ダイバーの正体に迫る本企画、17人目はつよぽんさんです。よろしくお願いします!

つよぽんさんプロフィール

現在ダイビング歴3年のレスキューダイバー(PADI)。経験本数は70本。和歌山県在住。仕事は福祉関係。現在ダイブマスター受講中。Twitterでは海や日常のことをつぶやいています。

海に呼ばれて始めたダイビング、鼓膜損傷にも諦めず潜った先には

――まず、ダイビングを始めたきっかけについて教えてください。

元々めちゃくちゃインドアで、社会人になって何かアウトドアの趣味を持ちたいなと考えたんです。
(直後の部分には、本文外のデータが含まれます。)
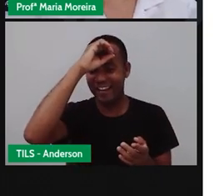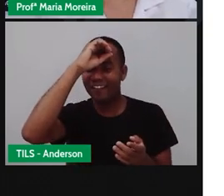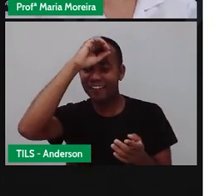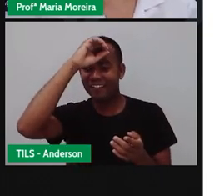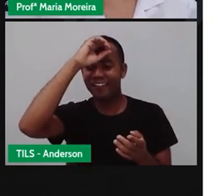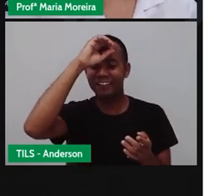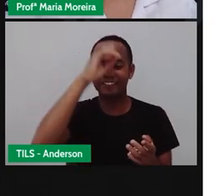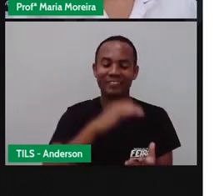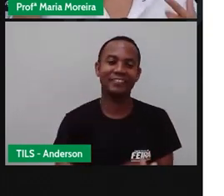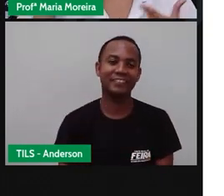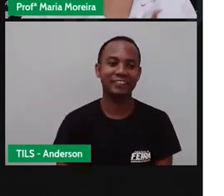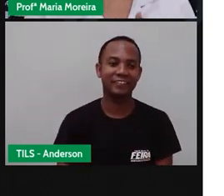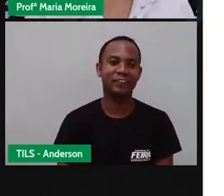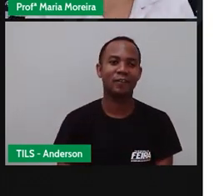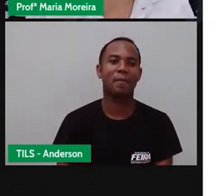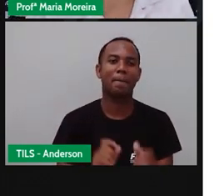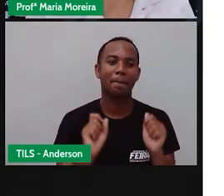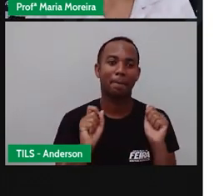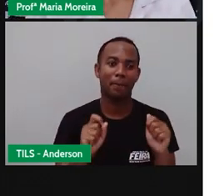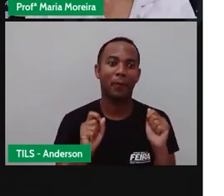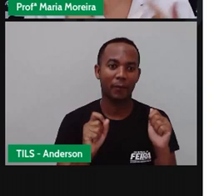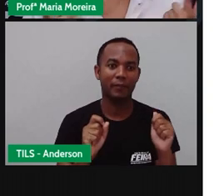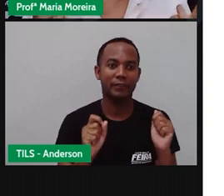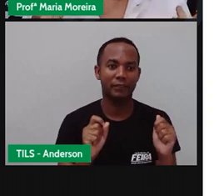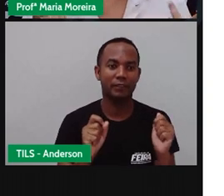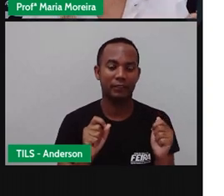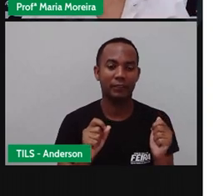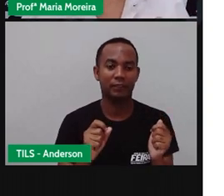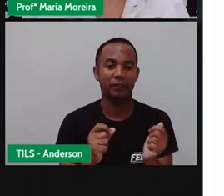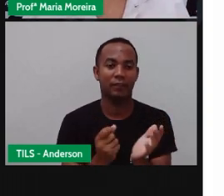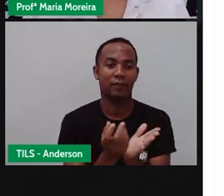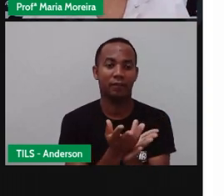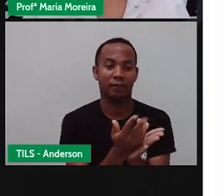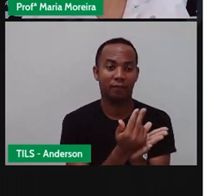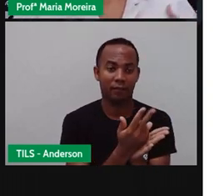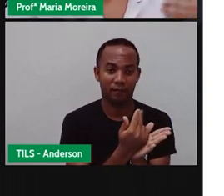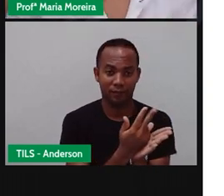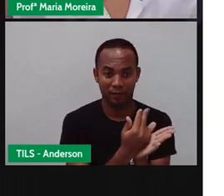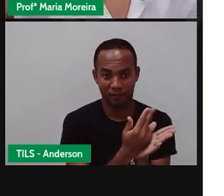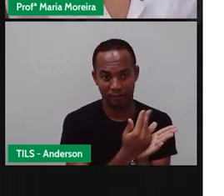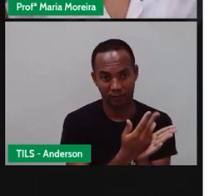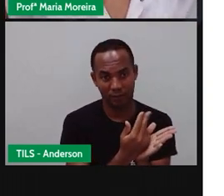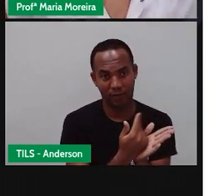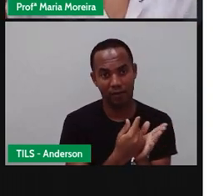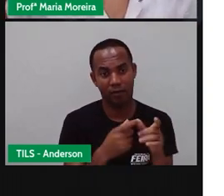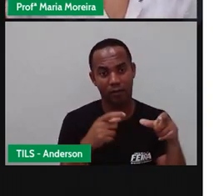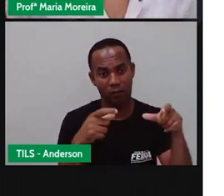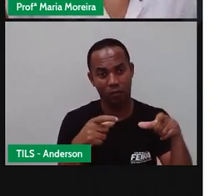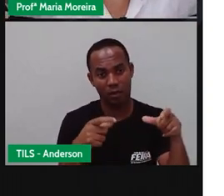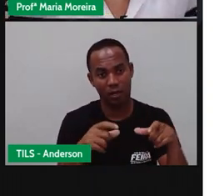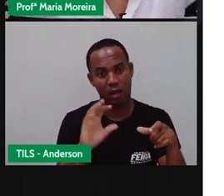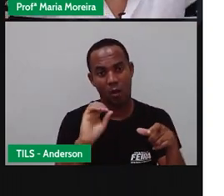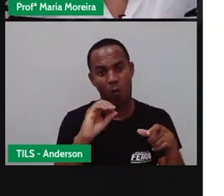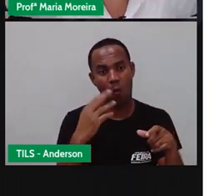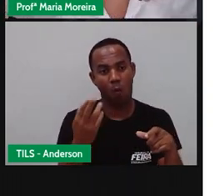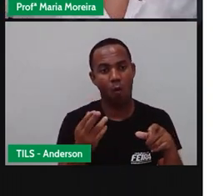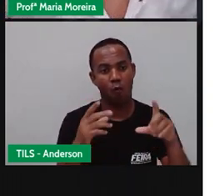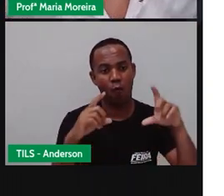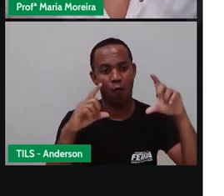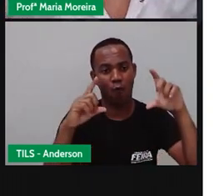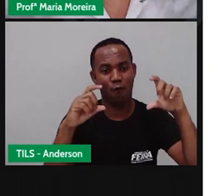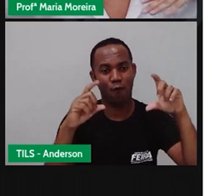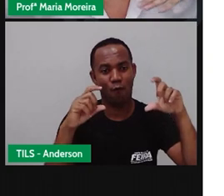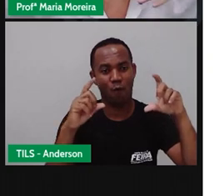Peguei você. A gente pode fazer o quê? Uma planta, que foi o que a Pró falou. A gente pode ter uma foto de satélite, que é uma foto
中学から大学までずっと競泳一筋だったのと、兄がダイバー(AOW)ということもあってダイビングに興味を持ち始めた時に、当時勤務していた会社のプロジェクトで県内の起業家の方が小学生の1日先生をする企画があり、そこでダイビングショップのオーナーさんと出会って。白崎海洋公園でCカード(ライセンス)を取りました。

――海に呼ばれた感じですね!

まさに!運命を感じました。

――水泳をされていたとのことでしたが、Cカード(ライセンス)の講習はスムーズに進みましたか?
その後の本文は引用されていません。